What the exercise asks>
Only the line containing "left hip: (416, 556)" and the lines after it, through the end of the entries, should be output exactly.

Excerpted data>
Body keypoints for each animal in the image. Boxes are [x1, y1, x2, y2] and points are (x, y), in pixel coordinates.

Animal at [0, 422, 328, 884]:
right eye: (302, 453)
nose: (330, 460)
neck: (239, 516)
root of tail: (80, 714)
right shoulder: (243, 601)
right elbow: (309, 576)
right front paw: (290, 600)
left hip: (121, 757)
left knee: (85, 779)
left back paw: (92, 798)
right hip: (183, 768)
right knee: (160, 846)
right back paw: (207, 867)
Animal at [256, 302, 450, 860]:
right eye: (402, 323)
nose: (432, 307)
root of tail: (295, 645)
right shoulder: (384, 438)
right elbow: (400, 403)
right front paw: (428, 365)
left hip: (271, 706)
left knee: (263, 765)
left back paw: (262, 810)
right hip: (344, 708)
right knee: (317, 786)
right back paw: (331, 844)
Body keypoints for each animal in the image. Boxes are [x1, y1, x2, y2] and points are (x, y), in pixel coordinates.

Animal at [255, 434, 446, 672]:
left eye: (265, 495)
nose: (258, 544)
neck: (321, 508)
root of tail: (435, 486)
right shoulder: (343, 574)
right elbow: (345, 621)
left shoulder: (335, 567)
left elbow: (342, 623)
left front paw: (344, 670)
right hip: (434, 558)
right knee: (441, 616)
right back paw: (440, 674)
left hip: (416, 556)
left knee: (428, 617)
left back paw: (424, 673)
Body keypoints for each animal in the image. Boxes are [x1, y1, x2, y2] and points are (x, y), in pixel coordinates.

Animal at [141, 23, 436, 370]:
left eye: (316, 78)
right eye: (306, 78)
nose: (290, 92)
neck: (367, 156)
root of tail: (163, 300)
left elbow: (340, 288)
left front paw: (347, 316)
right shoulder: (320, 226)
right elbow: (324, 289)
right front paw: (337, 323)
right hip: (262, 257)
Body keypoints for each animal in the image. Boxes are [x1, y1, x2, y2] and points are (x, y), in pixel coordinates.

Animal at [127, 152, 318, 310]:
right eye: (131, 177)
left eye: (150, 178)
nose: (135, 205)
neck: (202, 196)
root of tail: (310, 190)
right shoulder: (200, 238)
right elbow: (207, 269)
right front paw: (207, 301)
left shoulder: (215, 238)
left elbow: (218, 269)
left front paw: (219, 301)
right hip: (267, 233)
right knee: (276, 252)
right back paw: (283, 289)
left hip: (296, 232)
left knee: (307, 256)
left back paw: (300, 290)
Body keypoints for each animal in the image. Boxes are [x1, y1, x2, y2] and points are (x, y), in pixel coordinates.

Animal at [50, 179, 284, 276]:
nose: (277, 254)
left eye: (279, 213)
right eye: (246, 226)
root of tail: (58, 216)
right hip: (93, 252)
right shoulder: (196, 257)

Answer to this exercise>
left hip: (416, 556)
left knee: (428, 617)
left back paw: (424, 673)
Body keypoints for each animal in the image. Boxes are [x1, y1, x2, y2] and points are (x, y), in pixel coordinates.

Animal at [141, 23, 436, 370]:
left eye: (316, 78)
right eye: (306, 78)
nose: (290, 92)
neck: (367, 156)
root of tail: (163, 300)
left elbow: (340, 288)
left front paw: (347, 316)
right shoulder: (320, 226)
right elbow: (324, 289)
right front paw: (337, 323)
right hip: (262, 257)
Body keypoints for each animal in the image. Boxes are [x1, y1, x2, y2] and points are (x, y), in pixel coordinates.

Animal at [127, 152, 318, 310]:
right eye: (131, 177)
left eye: (150, 178)
nose: (135, 205)
neck: (202, 196)
root of tail: (310, 190)
right shoulder: (200, 238)
right elbow: (207, 269)
right front paw: (207, 301)
left shoulder: (215, 238)
left elbow: (218, 269)
left front paw: (219, 301)
right hip: (267, 233)
right knee: (276, 252)
right back paw: (283, 289)
left hip: (296, 232)
left knee: (307, 256)
left back paw: (300, 290)
Body keypoints for each animal in the image. Boxes are [x1, y1, x2, y2] and points are (x, y), in pixel coordinates.

Animal at [50, 179, 284, 276]:
nose: (277, 254)
left eye: (279, 213)
right eye: (246, 226)
root of tail: (58, 216)
right hip: (93, 252)
right shoulder: (196, 257)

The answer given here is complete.